En application des dispositions de l’article R. 431-10 du code de l’organisation judiciaire, les deux plus hauts magistrats peuvent « appeler l'attention du garde des sceaux sur les constatations faites par la Cour à l'occasion de l'examen des pourvois et lui faire part des améliorations qui leur paraissent de nature à remédier aux difficultés constatées » et parmi les suggestions formulées l’an dernier, le gouvernement a retenu la possibilité de saisir pour avis la chambre sociale pour l’interprétation des conventions collectives, la communication du dossier médical pour les besoins d’une expertise judiciaire, le principe de la comparution personnelle devant la chambre de l’instruction de la personne mise en examen en cas d’appel du ministère public de sa remise en liberté ou du rejet de son placement en détention provisoire, et la modification de la procédure de désignation des cours d’assises d’appel.
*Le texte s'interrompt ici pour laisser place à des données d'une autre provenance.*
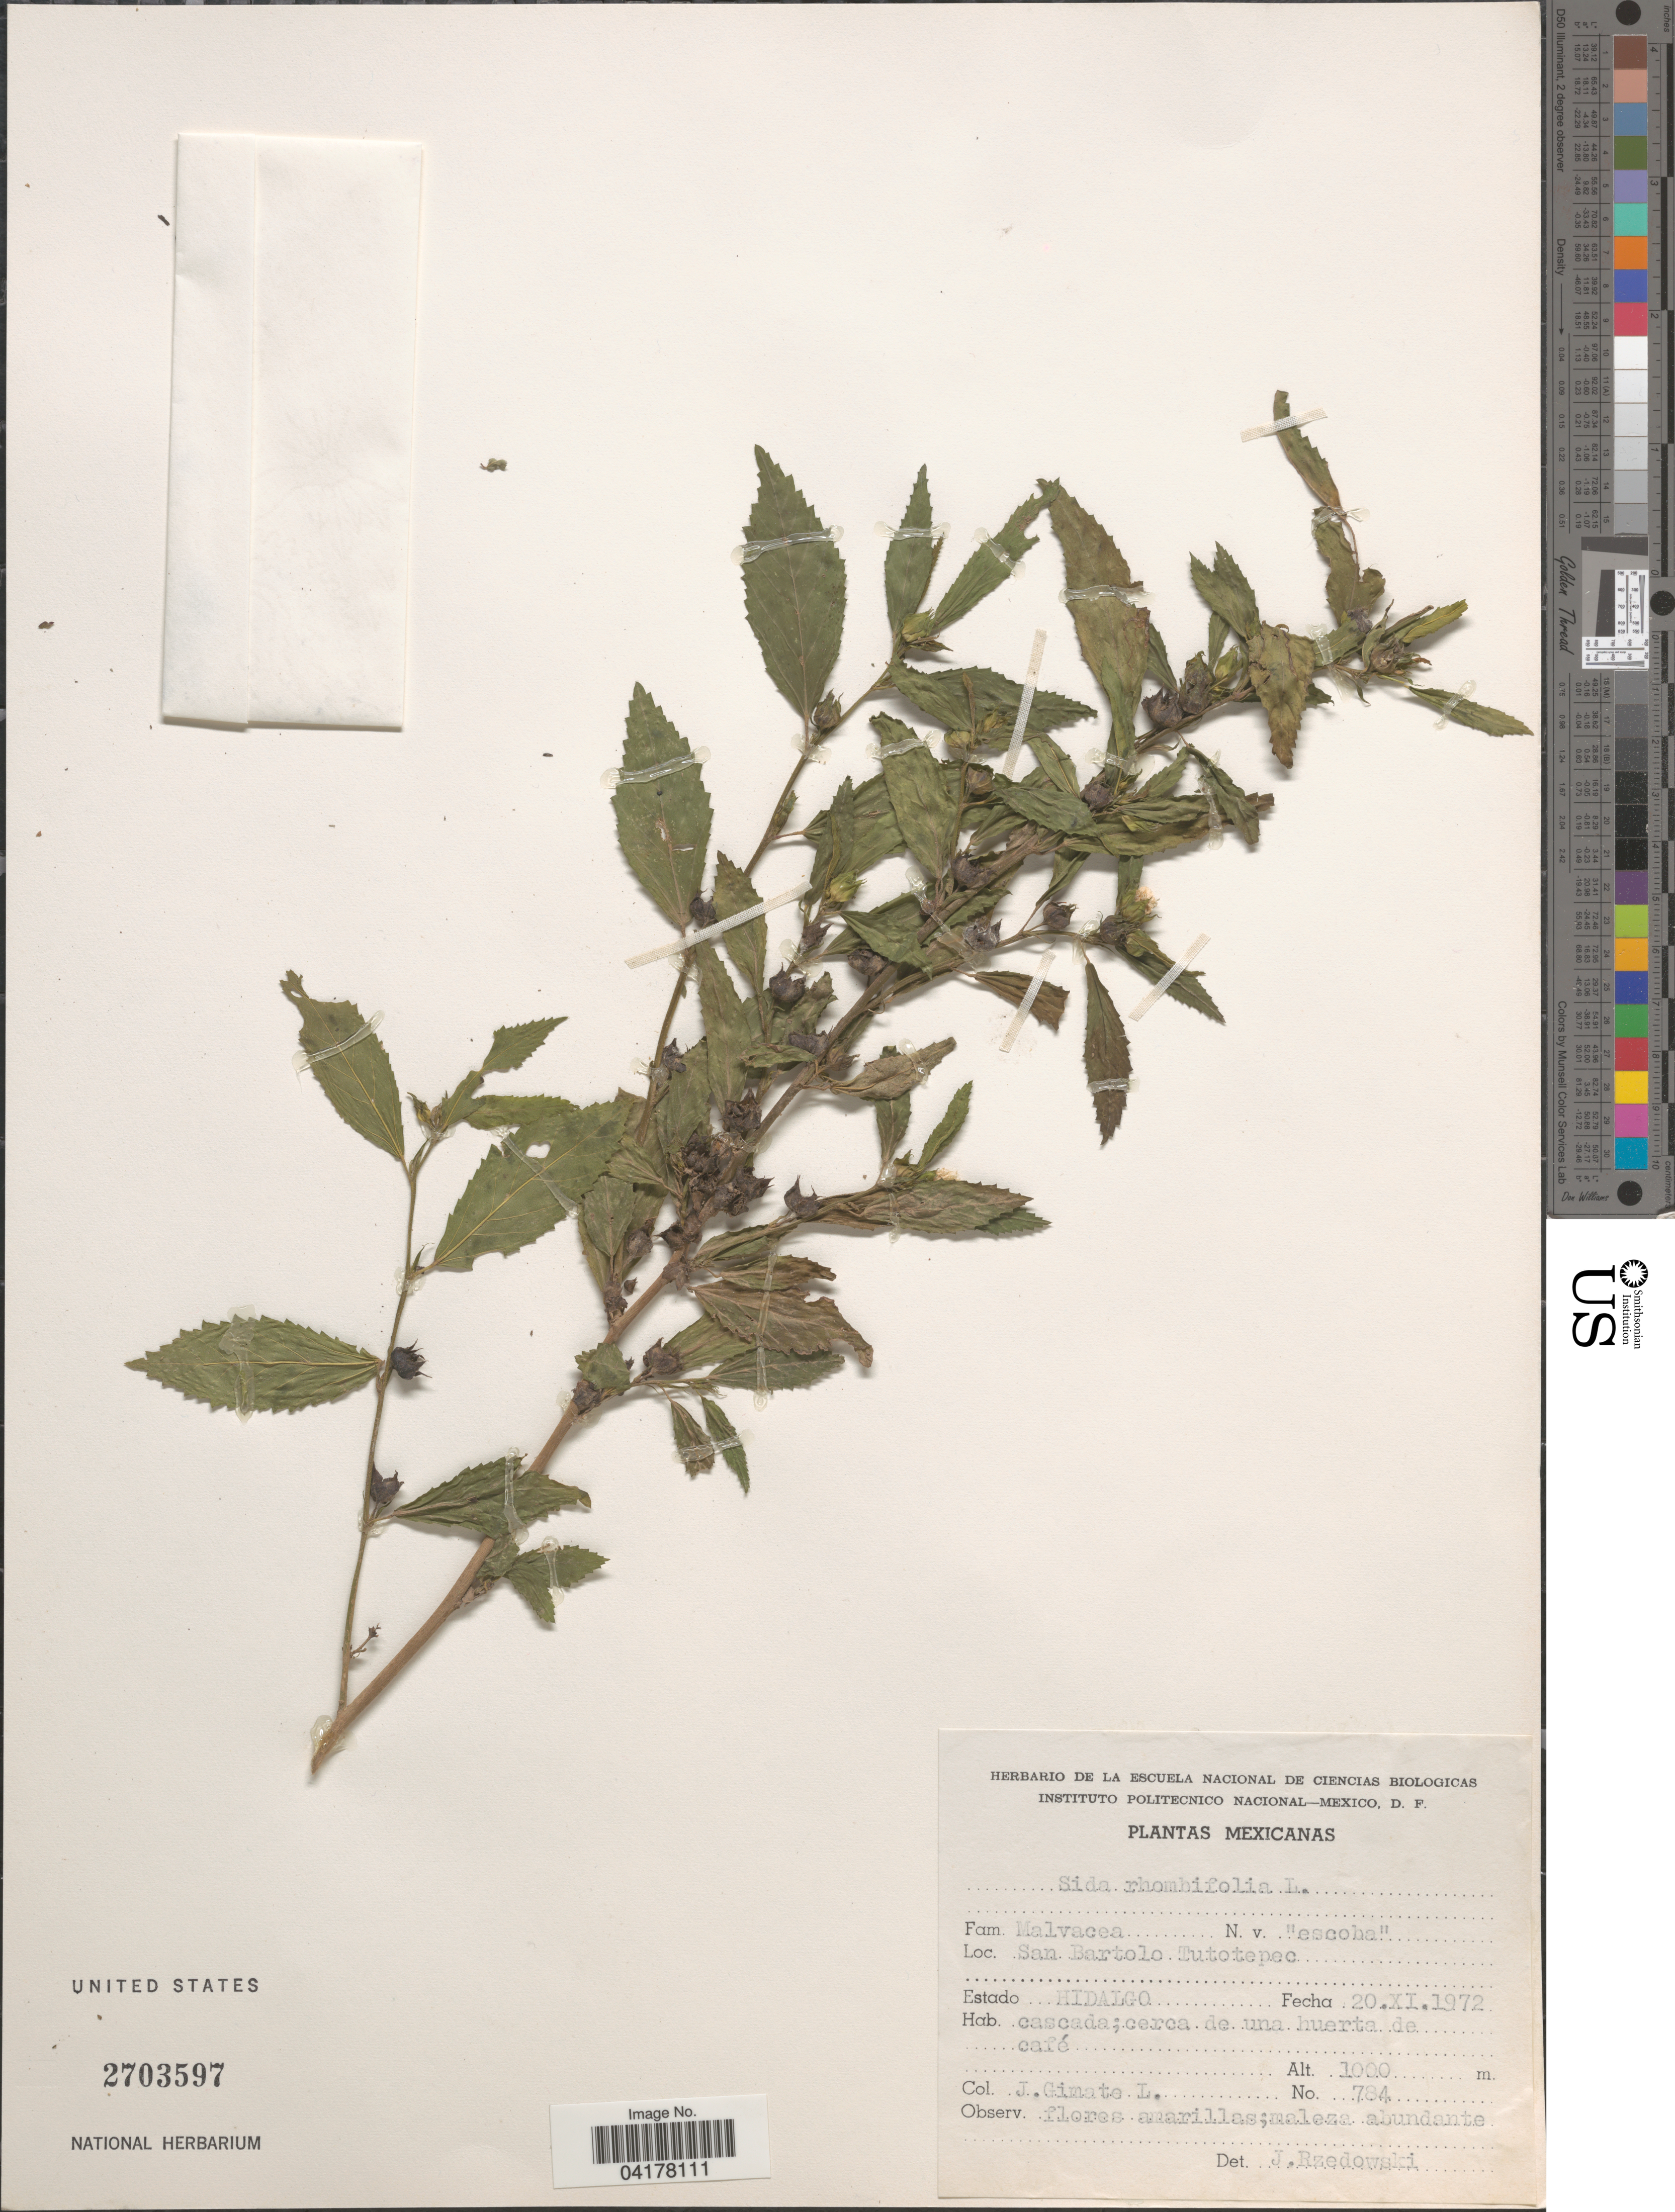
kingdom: Plantae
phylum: Tracheophyta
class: Magnoliopsida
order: Malvales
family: Malvaceae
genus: Sida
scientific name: Sida rhombifolia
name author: L.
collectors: J. Gimate L.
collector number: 784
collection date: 1972-11-20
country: Mexico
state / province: Hidalgo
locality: San Bartolo Tutotepec.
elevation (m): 1000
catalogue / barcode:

Parmi les propositions de l’année dernière qui n’ont trouvé aucun écho, on peut citer : la mise en conformité avec le droit communautaire de l’acquisition des droits à congé payé en cas d’accident, maladie ou faute lourde, la suppression du contredit, la simplification de la récusation et de la suspicion légitime, l’alignement du dispositif de contrôle de conduite après usage de stupéfiants sur celui en matière de l’alcoolémie, et la possibilité d’interjeter appel d’une contravention de police.
Les propositions 2015 portent sur la convocation d’un mineur devant la justice pénale, l’information du bailleur de l’attribution à un époux du droit au bail par un jugement de divorce, la sanction en matière de contrat de travail à temps partiel prévoyant une durée inférieure au seuil légal ou conventionnel, la mise en conformité du code du travail avec la jurisprudence communautaire quant à la rémunération du temps de trajet des salariés itinérants, et simplifier et accélérer l’appel en matière civile.